Overview
Twigs supports discovery of container images from Google Container Registry (GCR) and Google Artifact Registry.
Pre-requisites
Google Cloud SDK is required, please install it by following instructions mentioned here for your Operating System. The SDK provides tools (like gcloud) which are used. You can inventory all images in your GCR repository by specifying repository URL or single image by specifying fully qualified image name (with tag / digest).
Steps
You can run twigs to ingest this collected inventory into your ThreatWorx instance by following the below mentioned steps:
- Open a new shell / terminal
- Check that twigs is installed and running properly by running below command:
twigs gcr -h
- Sign in into your Google Cloud Platform instance using gcloud CLI as described here on the box where you will be running twigs.
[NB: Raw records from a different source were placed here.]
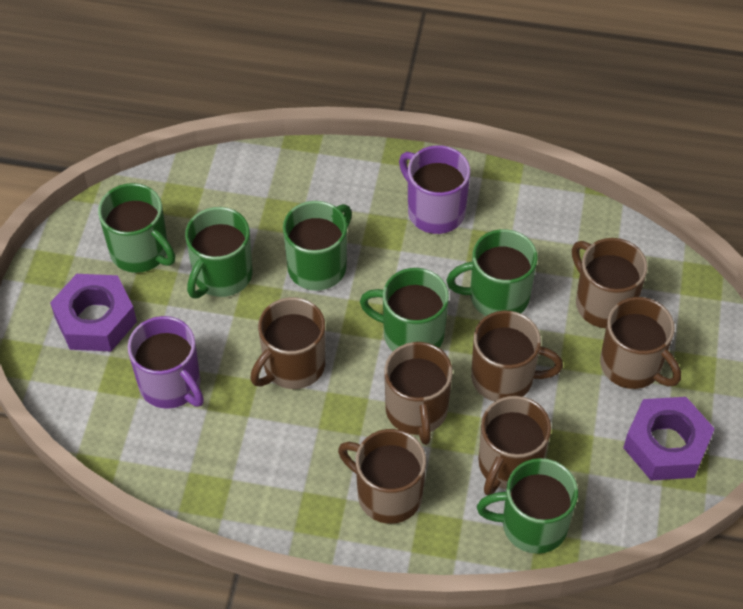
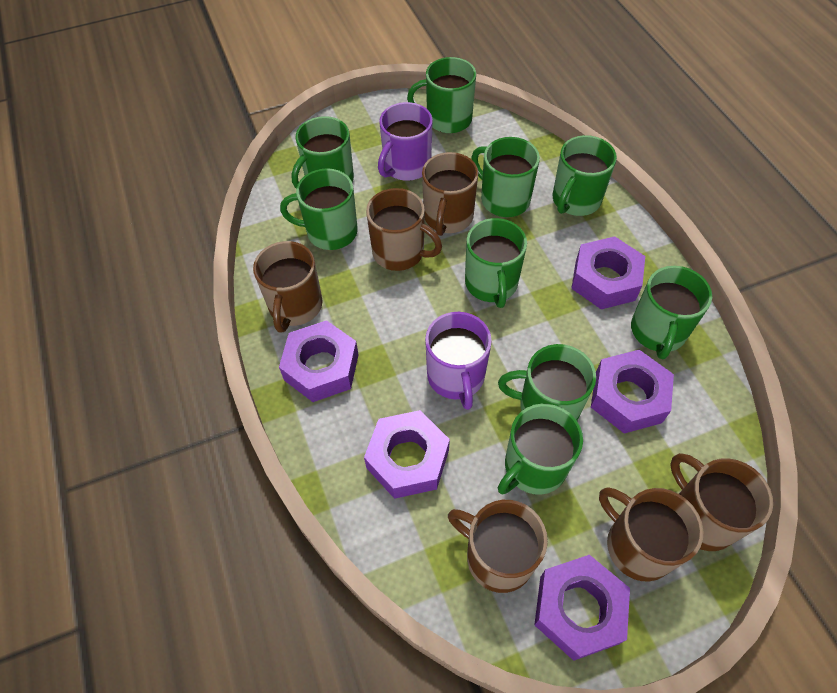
brown mug: 7 -> 6
green mug: 6 -> 9
purple nut: 2 -> 5

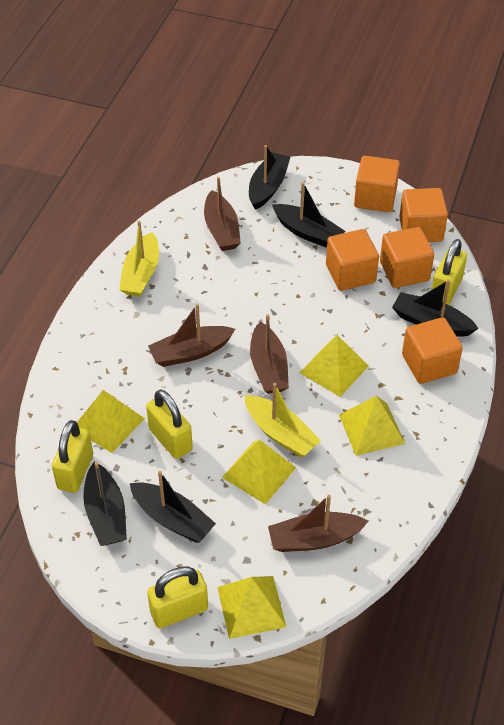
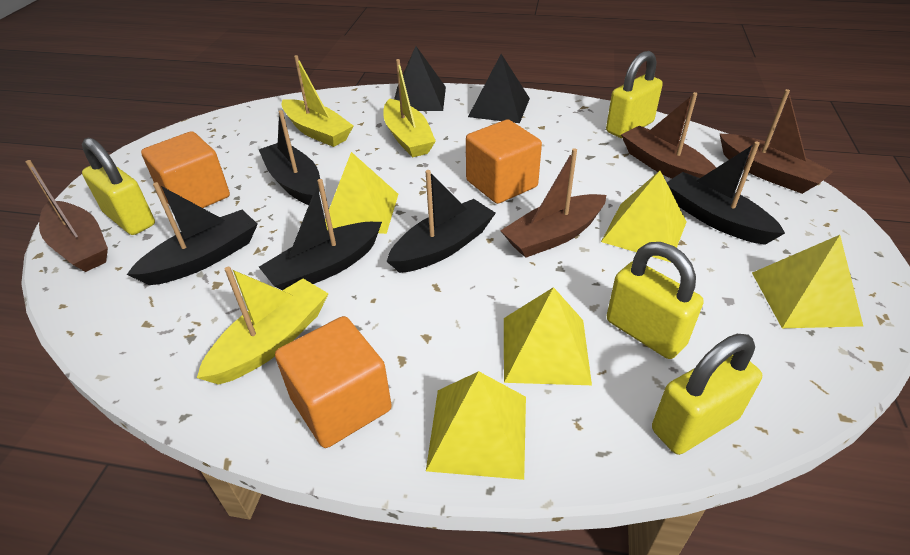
black pyramid: 0 -> 2
orange cube: 5 -> 3
yellow boat: 2 -> 3

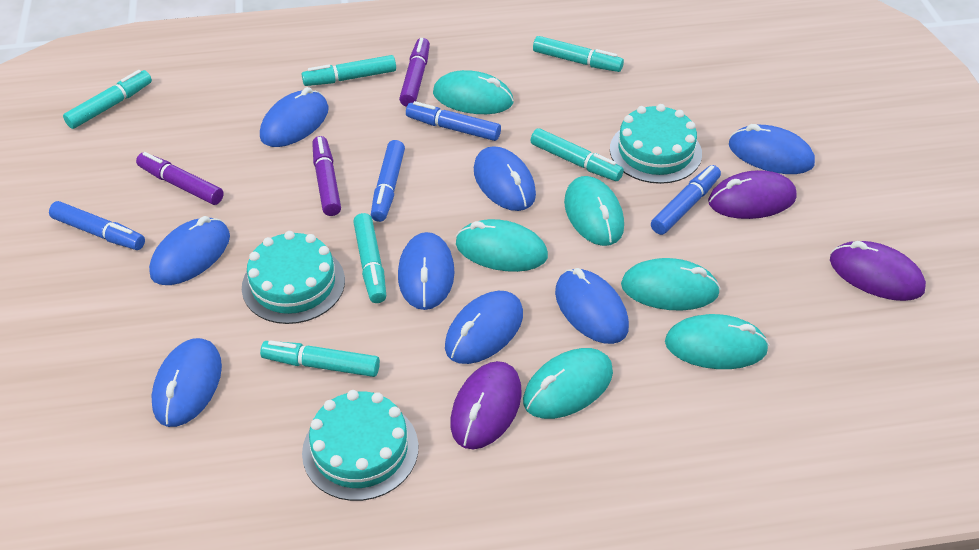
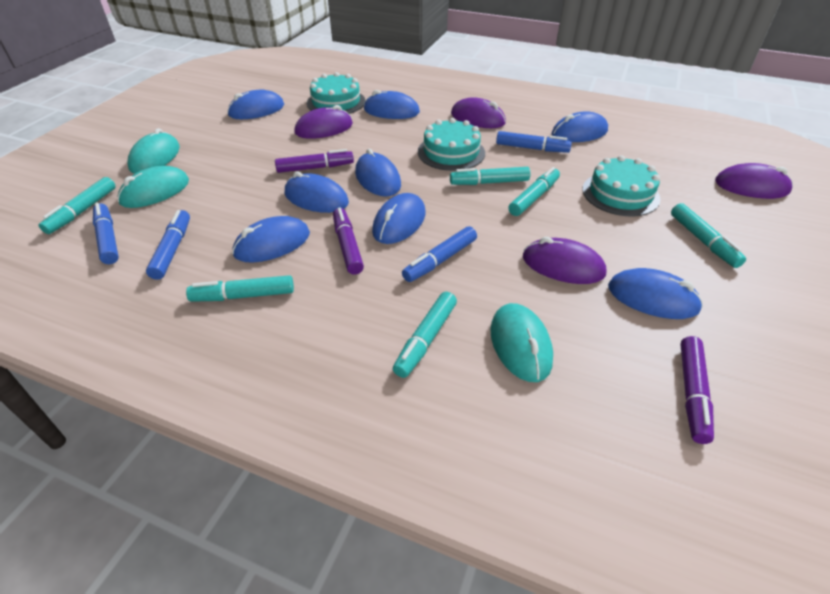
purple mouse: 3 -> 4
turquoise mouse: 6 -> 3

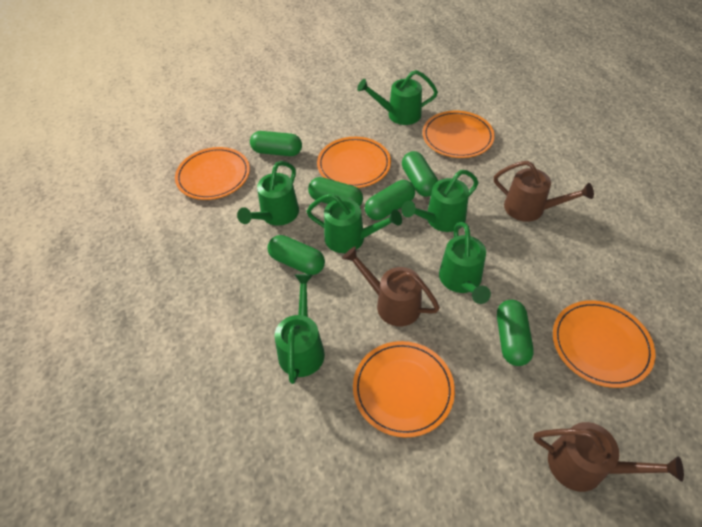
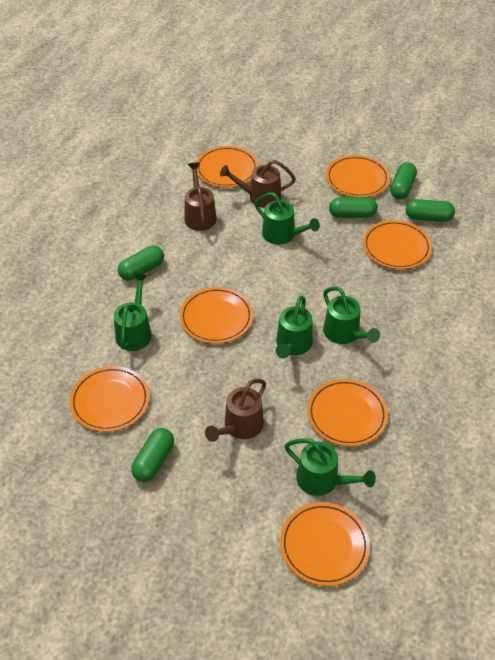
green capsule: 6 -> 5
green watering can: 6 -> 5
orange plate: 5 -> 7

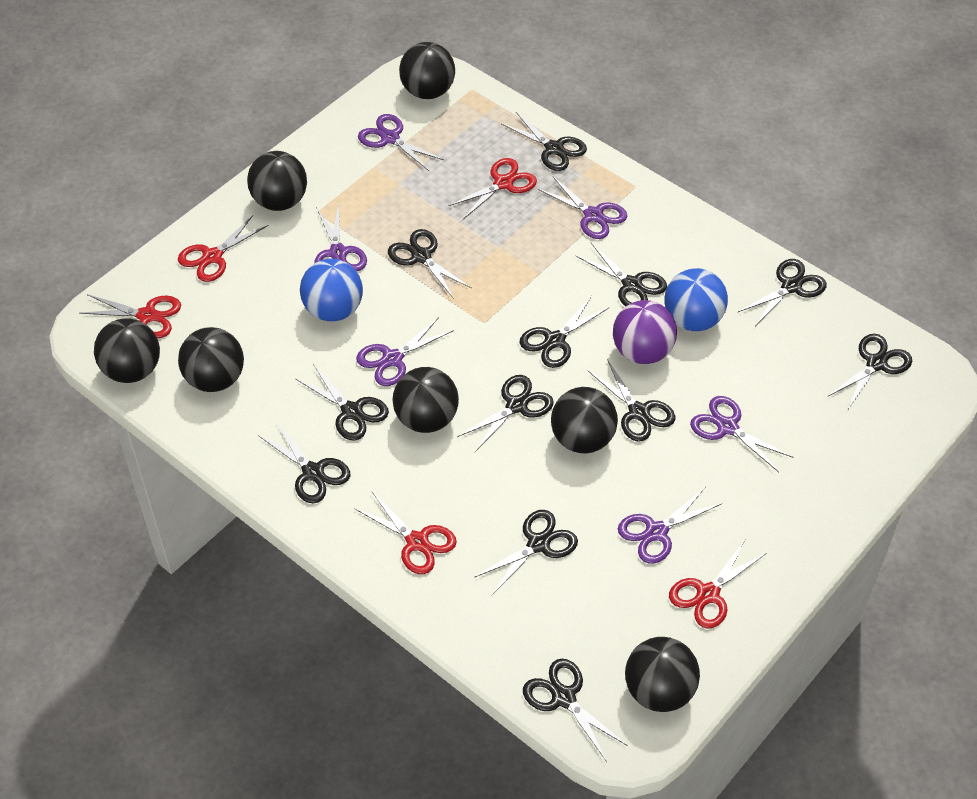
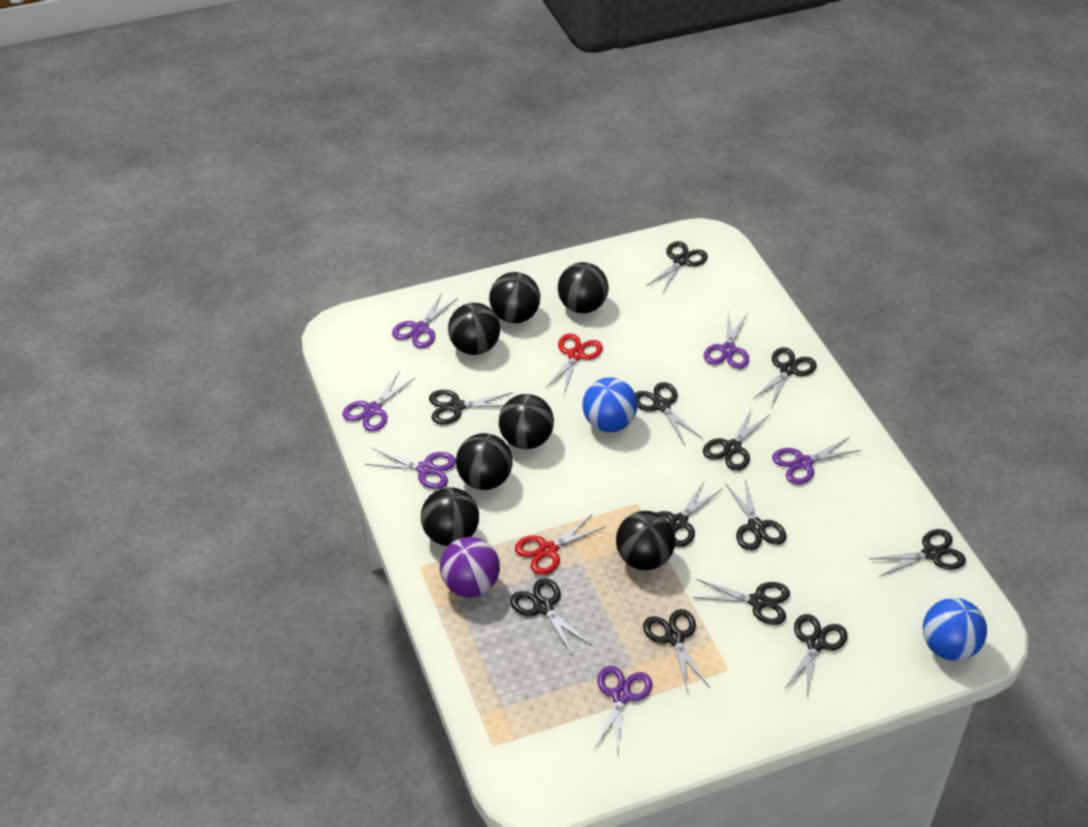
red scissors: 5 -> 2

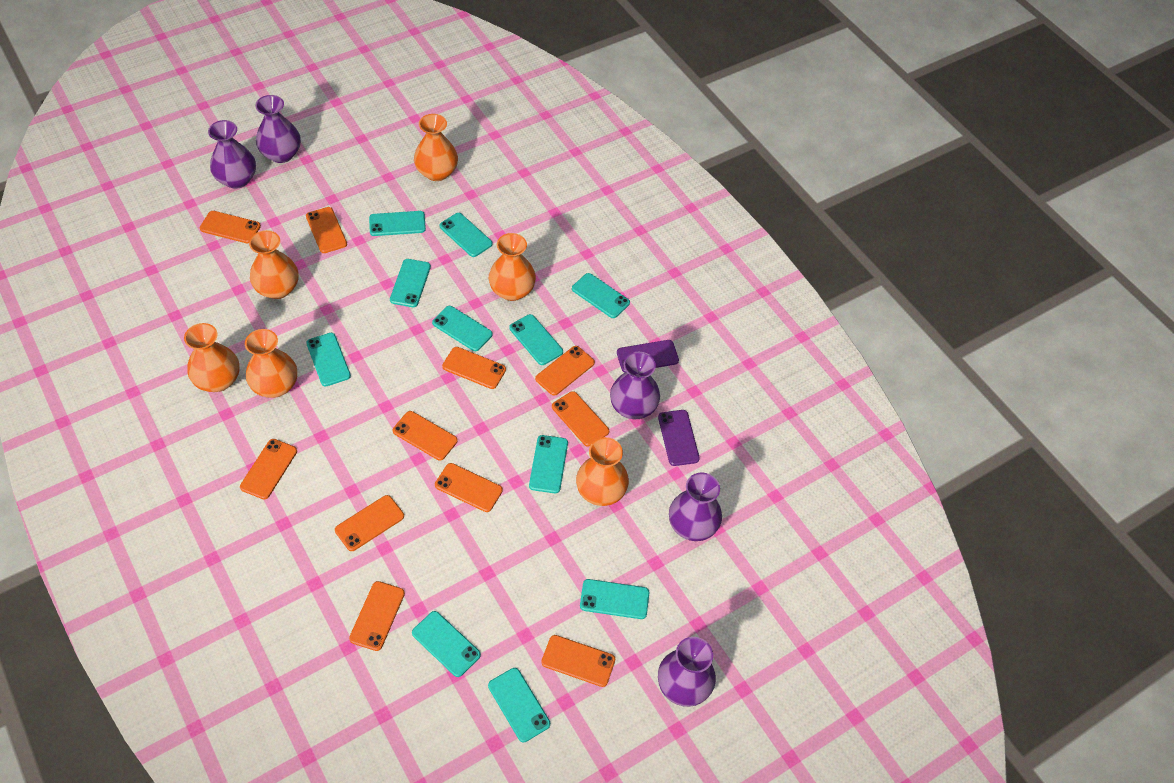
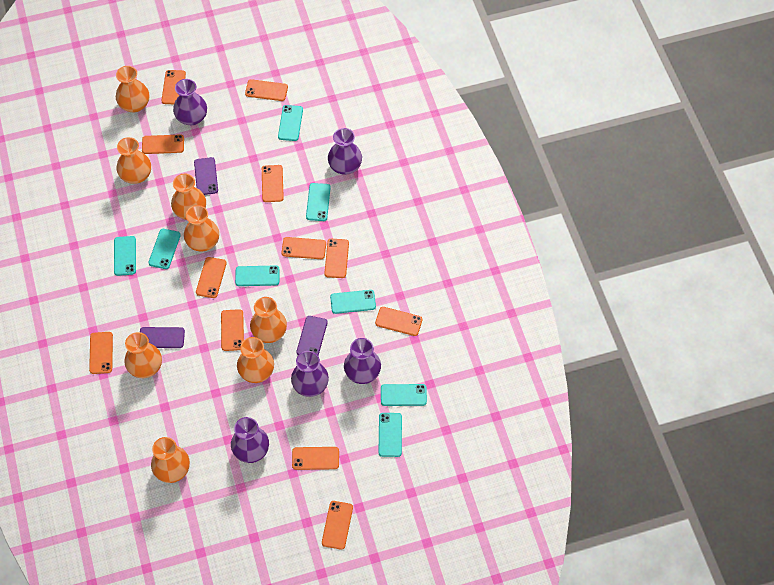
orange phone: 11 -> 12
orange vase: 6 -> 8
purple phone: 2 -> 3
turquoise phone: 11 -> 8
- Perform “docker login” as it is required to pull container images from GCR for assessment.
- You can run the command mentioned below:
twigs gcr (--location LOCATION | --repository REPOSITORY | --image IMAGE) [--tmp_dir TMP_DIR] [--check_vuln CHECK_VULN] [--check_all_vulns]
- For information on vulnerabilities supported by twigs plugins, refer here.
- After discovery is complete, you can login into ThreatWorx Console to view the newly discovered assets.
Examples
$ twigs gcr --location us-west1 --check_all_vulns
Discover your container images across all container repositories in the specified location as assets in ThreatWorx.
$ twigs gcr --repository "us-central1-docker.pkg.dev/my-prod-3009768/my-container-repo"
--check_all_vulns
Discover your container images in the specified repository.
$ twigs gcr --image gcr.io/google-containers/zeppelin:v0.5.6_v1
Discover the specified container image as an asset in ThreatWorx.